Trumbull First Selectman recommends against combined senior/aquatics facility

First Selectman Vicki Tesoro recommended the town no longer consider building a combination senior, community and aquatics center on Hardy Lane.

First Selectman Vicki Tesoro recommended the town no longer consider building a combination senior, community and aquatics center on Hardy Lane.

Donald Eng /

TRUMBULL — Citing, among other things “an unsustainable increase in the cost of construction,” First Selectman Vicki Tesoro recommended the town no longer consider building a combination senior, community and aquatics center on a 25-acre town-owned parcel of land on Hardy Lane.

Instead, she suggested pursuing them as two separate projects.

Tesoro gave an impassioned plea Wednesday night during a combined meeting of the community facilities building committee and aquatics facilities building committee. The committees had joined together to discuss the possibility of the combination community center and aquatics facility, which some preliminary designs showed could be between 55,000 and 60,000 square feet in size.

Though she had supported the combined project in the past, Tesoro said many factors — including “the war in Ukraine and the resulting instability in the world economy” — have worsened already pervasive material shortages and supply chain issues.
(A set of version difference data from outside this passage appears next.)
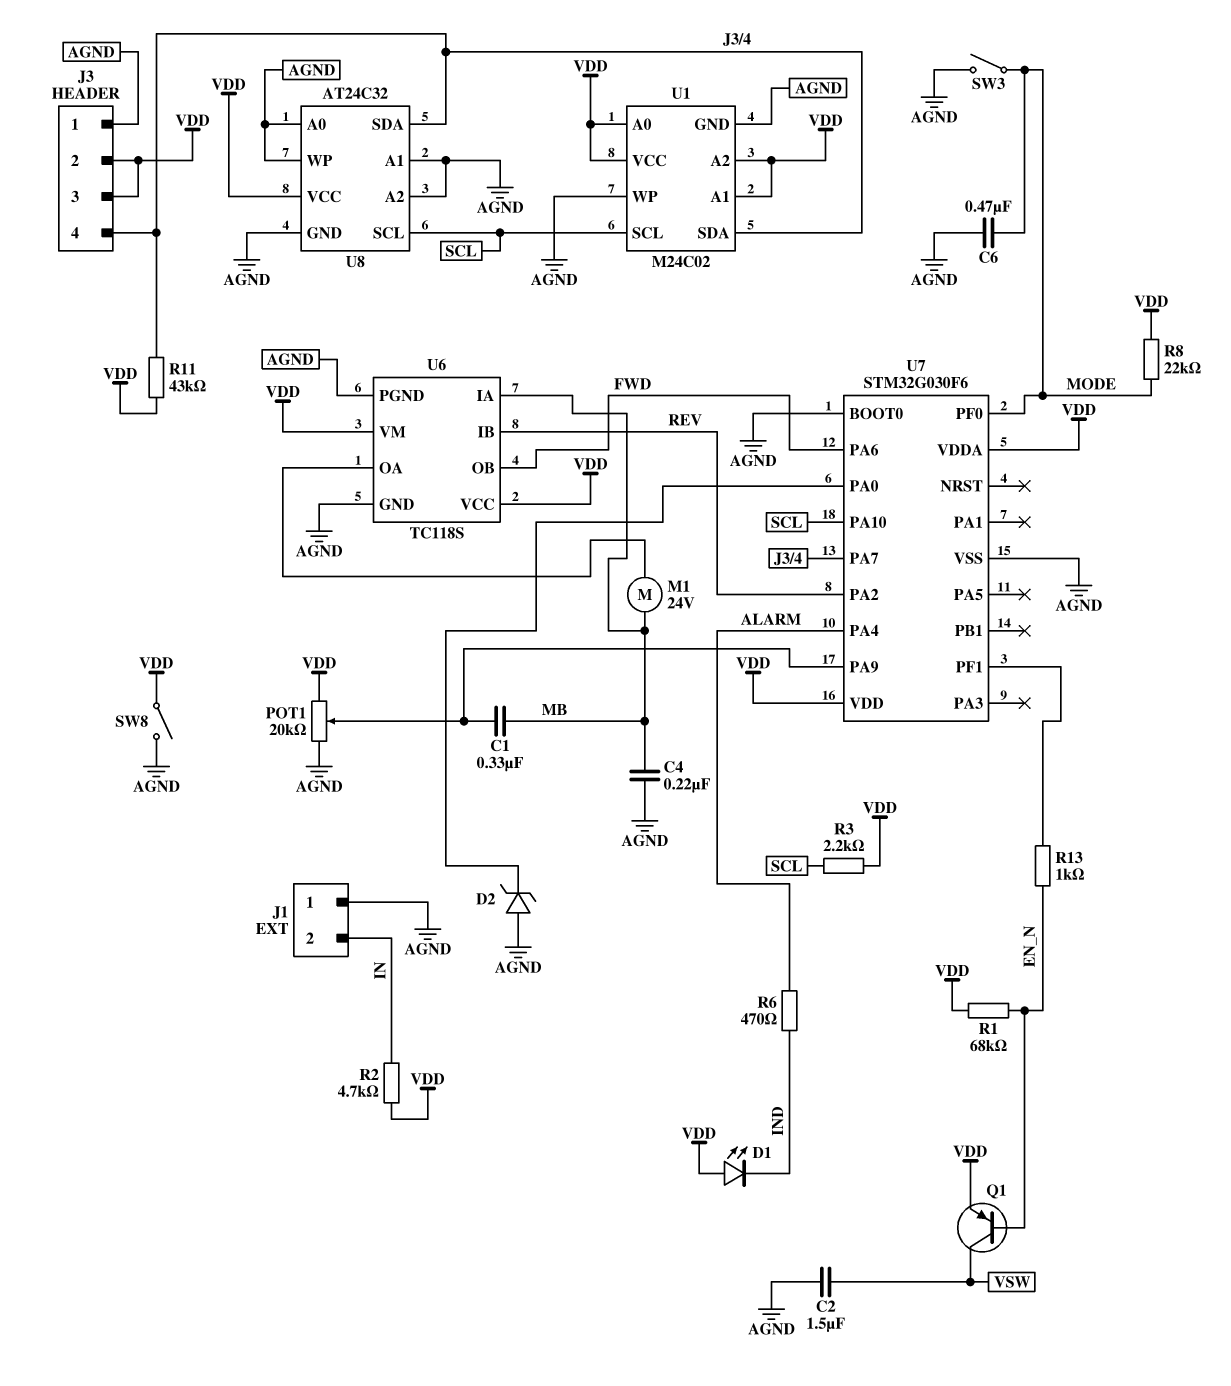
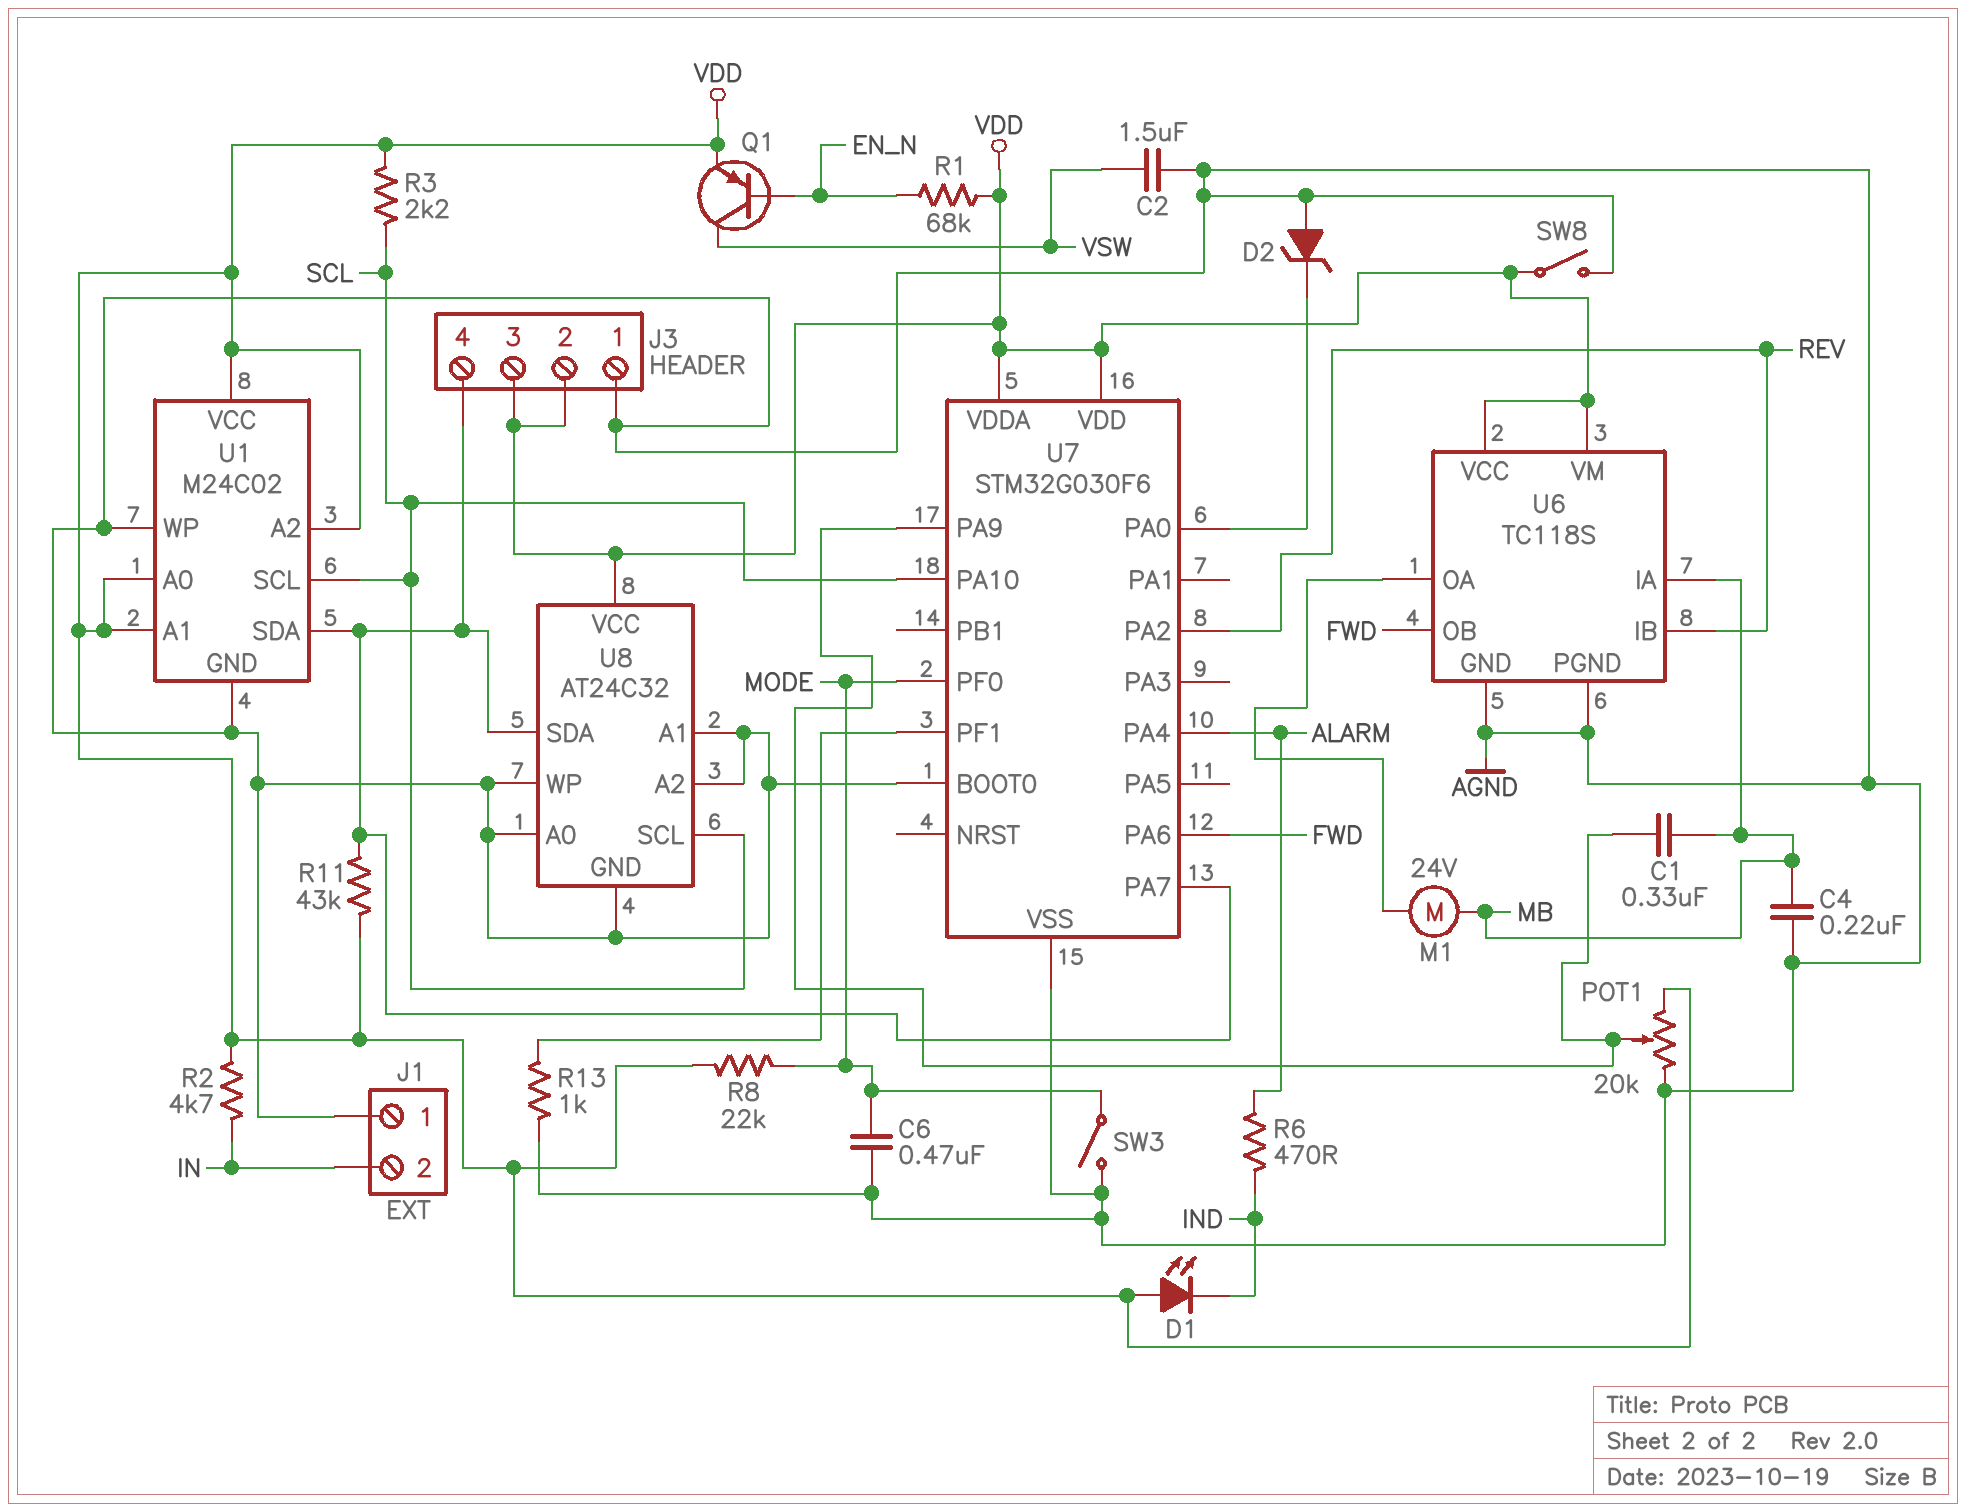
R13: 1k (EN_N, U7/PF1) -> 1k (AGND, U7/PF1)

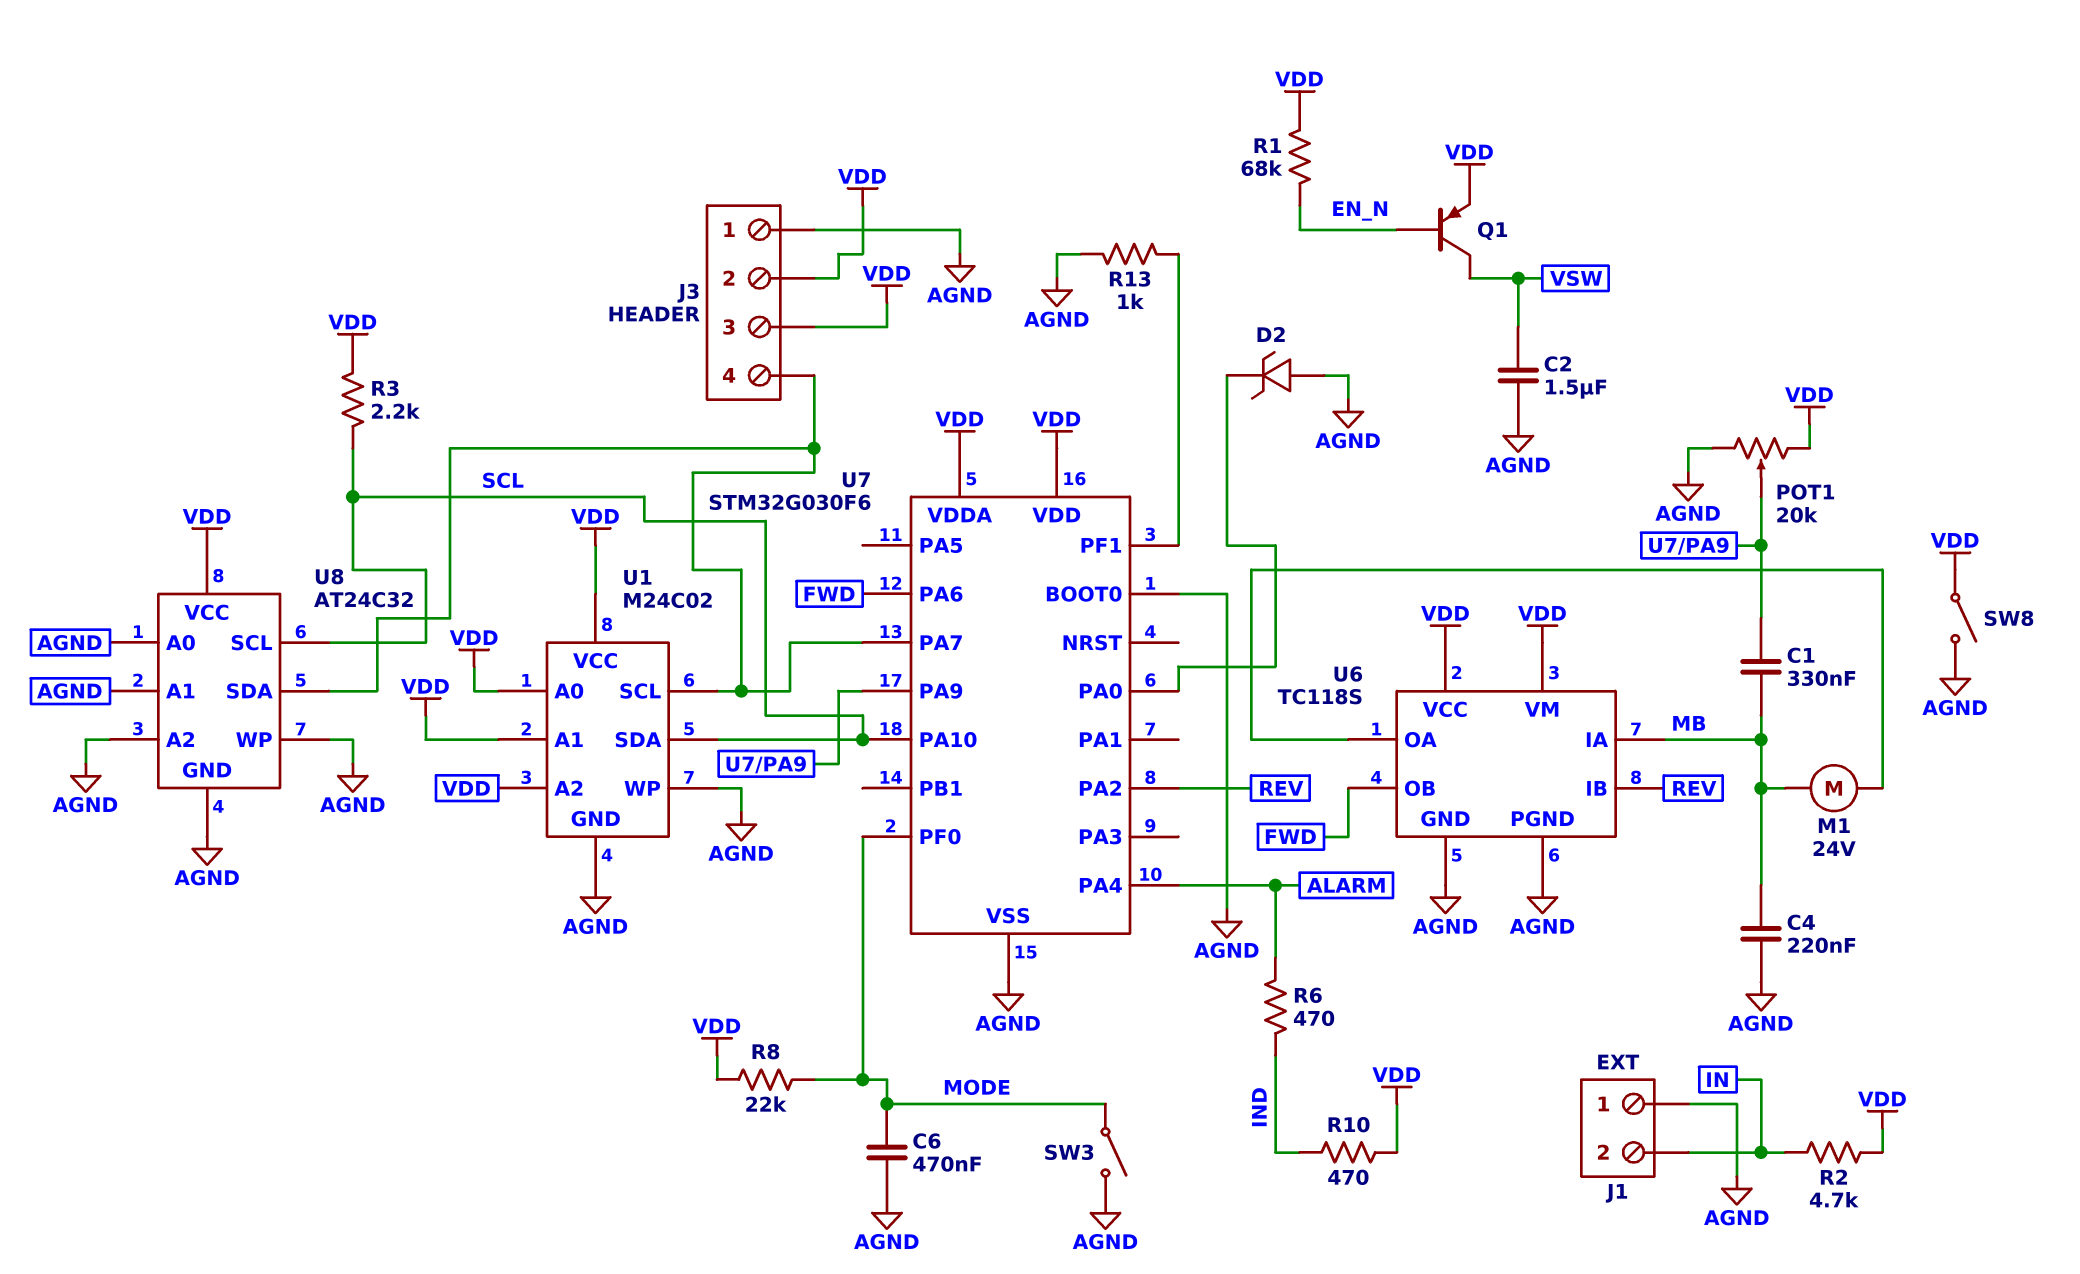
D1: LED (A VDD, K IND) -> none
R10: none -> 470 (IND, VDD)
R11: 43k (J3/4, VDD) -> none
U1 pin SCL: SCL -> J3/4
U1 pin SDA: J3/4 -> SCL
“While a combined facility has the potential to be a tremendous long-term investment for Trumbull, we simply cannot ignore the current economic reality that it is likely not financially feasible at this time,” Tesoro said. “That said, the senior community center and aquatics facility are still long-standing needs that must be addressed and we have reached the point where inaction is no longer an option. Thus, my recommendation is to again revert to separate projects.”

She said there were financial benefits to pursuing the projects separately, mainly because it “may increase the potential for facility specific grants not otherwise available if the projects were combined.”

The chairs of both the community facilities building committee and aquatics facilities building committee seemed somewhat disappointed by the recommendation for the radical pivot, but ultimately decided to take the first selectman’s suggestion and pursue the projects separately.

“I was hopeful that we had gained some momentum and some traction with a joint project because I do continue to feel that, all things being equal, a joint project would offer a long-term valuable asset to the community,” said Jason Marsh, chairman of the aquatics facility building committee.

Despite his wish for the combined project, Marsh said he didn’t want to be “tone deaf” to what is happening in the world from an economic standpoint.

“I agree that it’s probably not the right time to put forward a project of this magnitude,” he said. “My concern is that there’s never going to be a great time to do a capital project like this because it is an investment.”

In her comments, Tesoro said that, before the two committees merged, the senior community center was the closest to being “shovel ready,” so she recommended that “immediate short-term attention should be focused there with the goal of having a project of reasonable size and scope ready to capitalize on potential grant funding.”

As for the aquatics project, Tesoro said she wanted to be clear that “there is no scenario in which I would favor renovating or rebuilding the existing Hillcrest pool.” She was referring to the pool at Hillcrest Middle School, which closed last July and has not reopened. Earlier this year, the Trumbull Parks and Recreation Department announced that, due to various problems with the pool, it was unlikely that it would reopen.

However, Tesoro said it might be a good idea to consider building a pool on the grounds of one of the schools.

The combined community senior center and aquatics facility had come under fire from some in the community, many of whom objected to having the large facility on the Hardy Lane parcel, near a residential neighborhood.

Following the discussion, Lori Hayes-O’Brien, chair of the community facilities building committee, suggested that her committee and the aquatics committee should “break up.” Because the latter committee didn’t have a quorum, there couldn’t be a vote on the decision, though Marsh said he approved of the split.

Hayes-O’Brien said her committee’s next step would be to have a special meeting — tentatively planned for next Wednesday — to discuss the senior community center. Marsh said he hoped to have his committee meeting again soon, hopefully later this month or in early July.

Earlier in the meeting, Hayes-O’Brien, like Marsh, expressed disappointment at the need for the projects to go their separate ways, but understood why it had to happen. “It feels necessary but disappointing,” she said.